[Before and after room images]
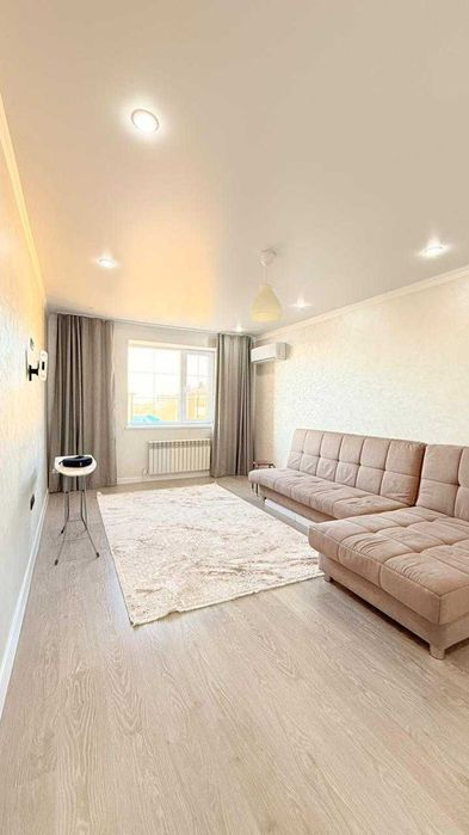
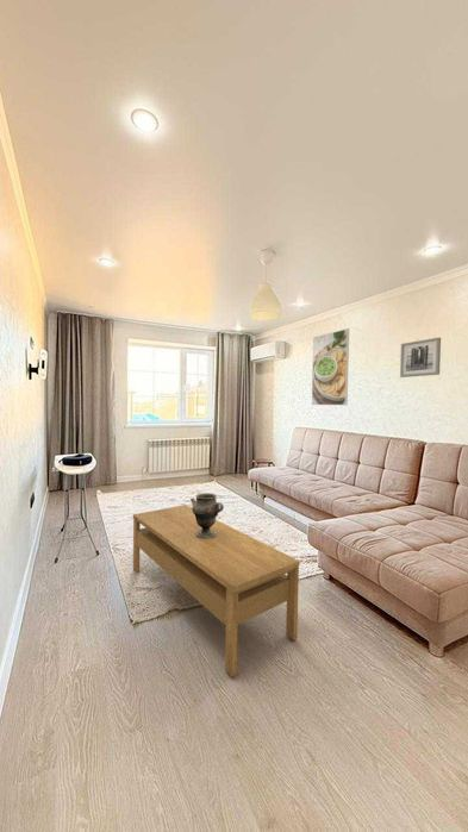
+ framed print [311,327,350,406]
+ decorative vase [189,492,225,538]
+ wall art [399,337,442,379]
+ coffee table [132,503,301,677]
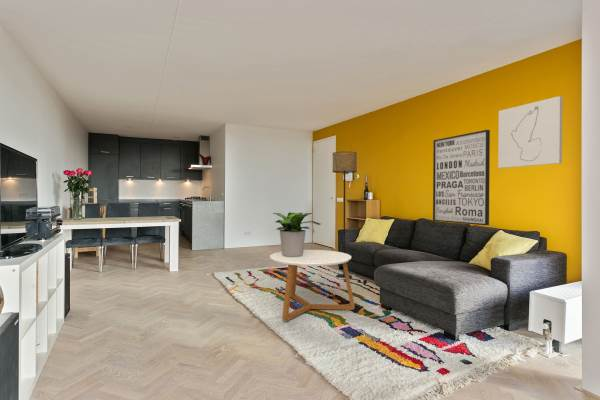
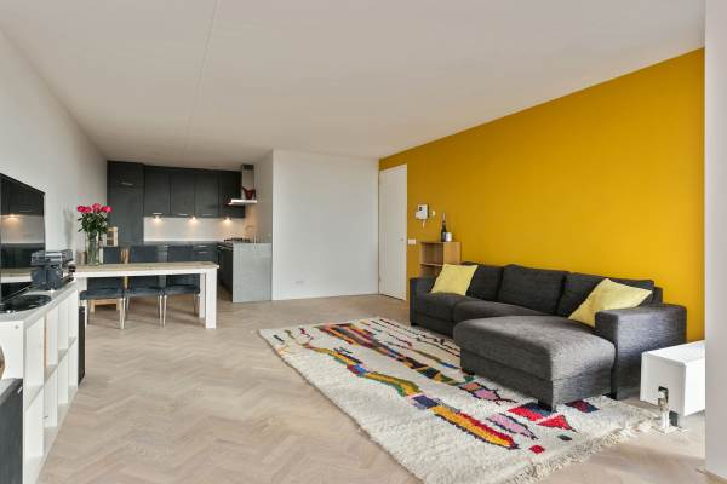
- wall art [432,129,491,226]
- wall art [497,95,564,169]
- floor lamp [332,151,358,279]
- coffee table [269,249,356,321]
- potted plant [272,211,321,257]
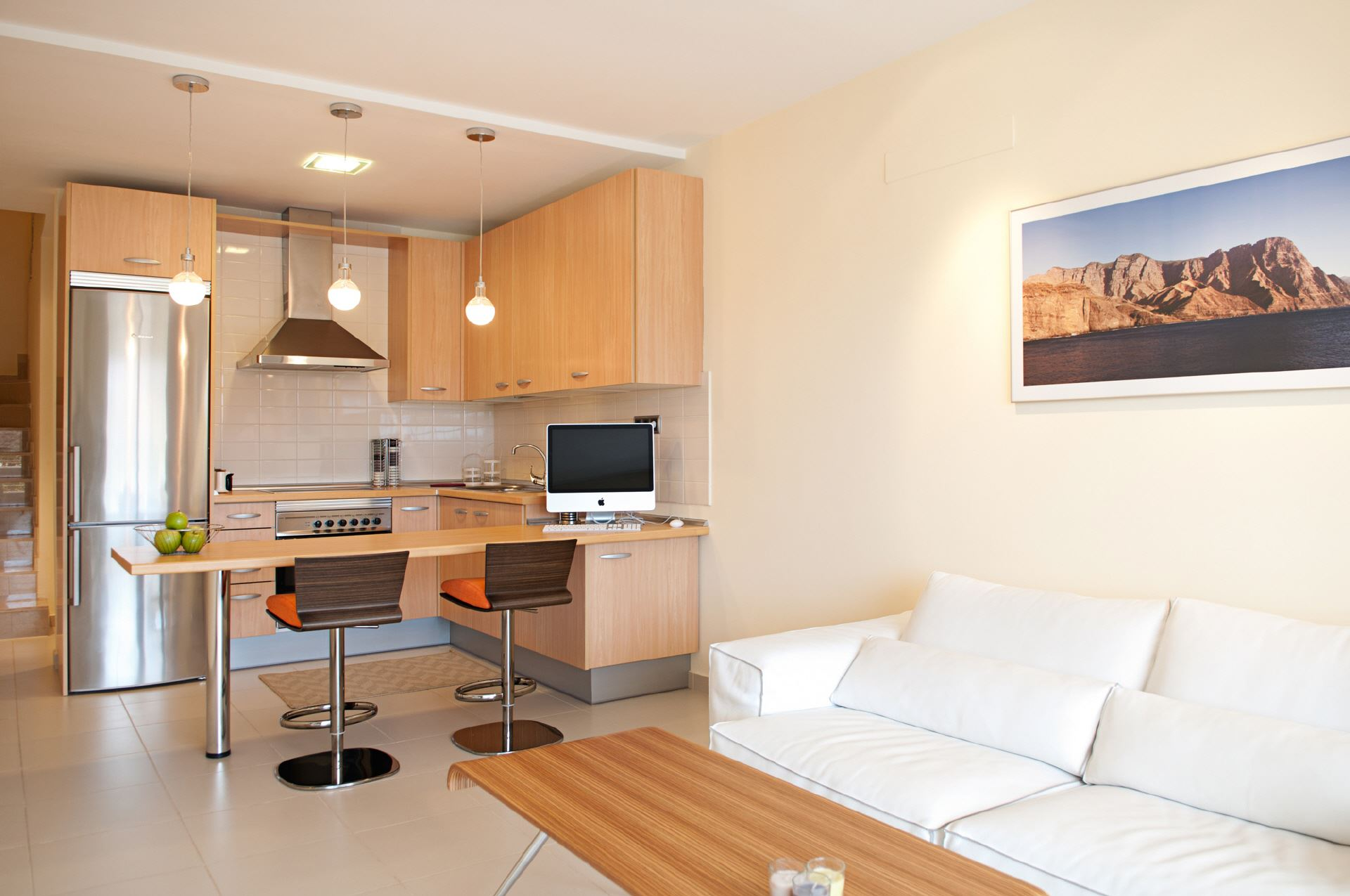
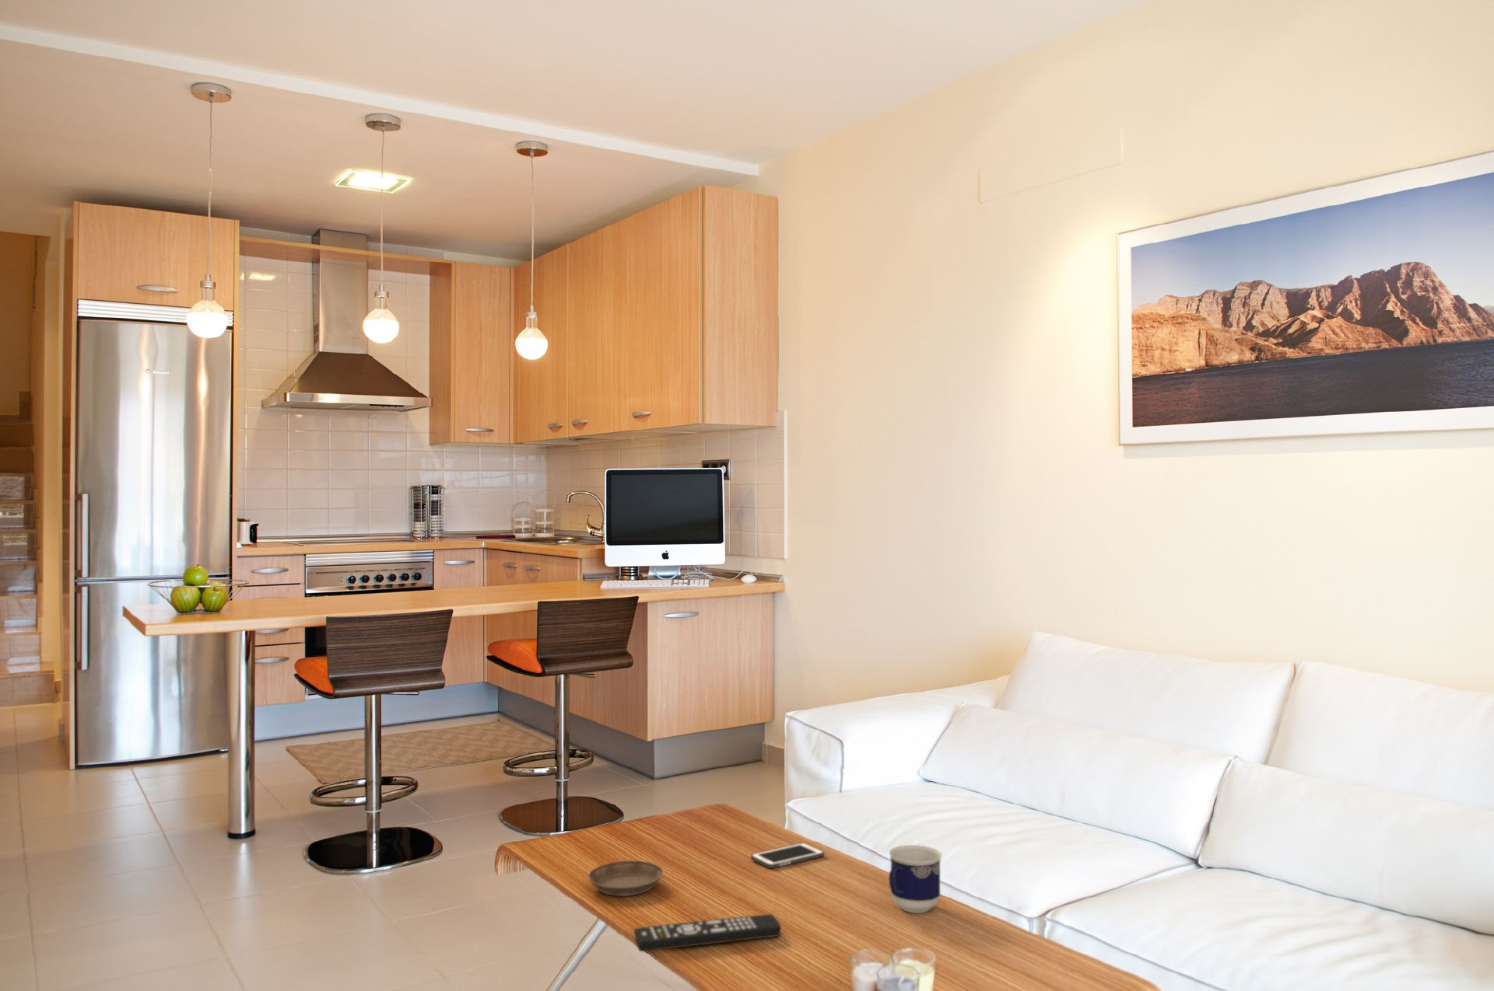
+ cup [888,844,942,914]
+ cell phone [750,842,824,869]
+ remote control [633,914,782,952]
+ saucer [588,859,664,897]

What the task requires:
Beginning with the line that contains "- potted plant [272,211,321,257]", repeat every remaining line of the data exactly, the last line included, and omit pictures.

Response area:
- potted plant [272,211,321,257]
+ cup [888,844,942,914]
+ cell phone [750,842,824,869]
+ remote control [633,914,782,952]
+ saucer [588,859,664,897]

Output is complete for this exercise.